Hindustan Times: ‘Orphaned’ hockey turf used as doormats, carpets in Rajasthan village
By Salik Ahmad
The turf in Dausa village now serves as doormats outside classrooms after lying for a year in a cleared ground where it was meant to be laid.
Pieces of what would have been Rajasthan’s third hockey turf — usually known as Astro Turf after the name of the brand that makes the synthetic turfs — are being used as doormats and carpets in Jatwara, a village in Rajasthan’s Dausa.
Jaipur and Ajmer are the only other places with hockey turfs in the state.
The turf in the village has been lying for a year in a cleared ground, set in the foothills among lush green fields, where it was meant to be laid. The half-cemented ground, secured by a broken fence, is dotted with rusting goalposts and littered with dung.

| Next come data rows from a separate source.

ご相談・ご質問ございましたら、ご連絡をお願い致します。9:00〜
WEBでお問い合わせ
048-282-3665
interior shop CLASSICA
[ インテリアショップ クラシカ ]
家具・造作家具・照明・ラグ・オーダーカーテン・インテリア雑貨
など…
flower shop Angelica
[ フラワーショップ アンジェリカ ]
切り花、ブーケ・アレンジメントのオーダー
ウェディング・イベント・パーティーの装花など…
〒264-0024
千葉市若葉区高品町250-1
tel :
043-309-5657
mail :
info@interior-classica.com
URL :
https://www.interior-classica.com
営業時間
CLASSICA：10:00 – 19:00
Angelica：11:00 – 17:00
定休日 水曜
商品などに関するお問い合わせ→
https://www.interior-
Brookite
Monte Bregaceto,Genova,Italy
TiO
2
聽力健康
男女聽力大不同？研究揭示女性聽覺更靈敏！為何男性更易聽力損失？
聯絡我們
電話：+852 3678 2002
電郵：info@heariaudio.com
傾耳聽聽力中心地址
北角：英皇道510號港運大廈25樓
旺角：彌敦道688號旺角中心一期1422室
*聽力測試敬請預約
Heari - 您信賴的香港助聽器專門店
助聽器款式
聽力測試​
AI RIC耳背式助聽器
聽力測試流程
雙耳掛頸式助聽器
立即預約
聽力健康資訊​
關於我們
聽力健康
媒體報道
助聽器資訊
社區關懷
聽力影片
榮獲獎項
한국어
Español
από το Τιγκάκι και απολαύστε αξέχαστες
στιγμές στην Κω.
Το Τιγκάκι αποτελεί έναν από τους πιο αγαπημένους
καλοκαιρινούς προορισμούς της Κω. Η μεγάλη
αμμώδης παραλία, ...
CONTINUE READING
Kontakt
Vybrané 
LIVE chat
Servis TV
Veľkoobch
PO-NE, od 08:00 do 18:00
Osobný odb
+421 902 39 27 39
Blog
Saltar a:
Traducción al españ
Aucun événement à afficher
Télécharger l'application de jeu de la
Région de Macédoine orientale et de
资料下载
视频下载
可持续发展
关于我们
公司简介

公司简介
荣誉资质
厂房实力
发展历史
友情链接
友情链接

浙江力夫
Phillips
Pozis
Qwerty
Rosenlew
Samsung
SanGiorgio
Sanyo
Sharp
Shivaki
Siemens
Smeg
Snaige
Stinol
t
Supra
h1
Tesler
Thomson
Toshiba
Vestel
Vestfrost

The field was orphaned recently after Andrea Thumshirn, a primary league hockey player from Germany who bought the field and was teaching the kids in the village for three years, left Rajasthan. The 42-year-old Thumshirn, who also taught in another village for three years, said she was cheated in both cases.
Thumshirn was working with a travel agency and her adventure with village kids started when she stopped at Garh Himmat Singh village in 2010 with some other German tourists on the route from Jaipur to Agra.
She left the village in 2014 and shifted to Jatwara after she discovered that her local partner was siphoning off the money meant for the children.
In a private school in Jatwara, where Thumshirn stayed, pieces of the turf serve as doormats outside rooms. Varsha Sharma, the hockey player’s once close friend and wife of the school owner, said the pieces came as samples when Thumshirn was living there. But Thumshirn denied the claim, saying there were no samples as the turf was an old one.
“It lay behind their house for a long time. They must have cut the pieces from there,” she said. The second-hand turf came from Germany in 2013 and was initially to be laid out at a government school in Mandawar, near Jatwara. The day the work was to begin, about 300 people gathered at the spot and sang “freedom-fighter songs”, stalling the work, Thumshirn said.
“They gave a 14-page objection letter too. One of the reasons was that their annual fair was held in the school ground,” she said.
The turf was then shifted to Garh Himmat Singh village and later to the Sharmas’ house, where it lay for two-and-a-half years. It was later sent to the hockey ground in the village a year ago, following Thumshirn’s falling out with the Sharmas.
Once the turf was out in the ground, people cut pieces from it and used it as doormats and carpets in their houses. “If you asked them why they cut it, they would say others were doing the same,” Thumshirn added.
Manohar Meena, a resident of the village and former owner of the hockey ground, too said the villagers had taken pieces of the turf.
Meanwhile, Thumshirn has moved to Coorg in Karnataka to start a new chapter in her hockey training files.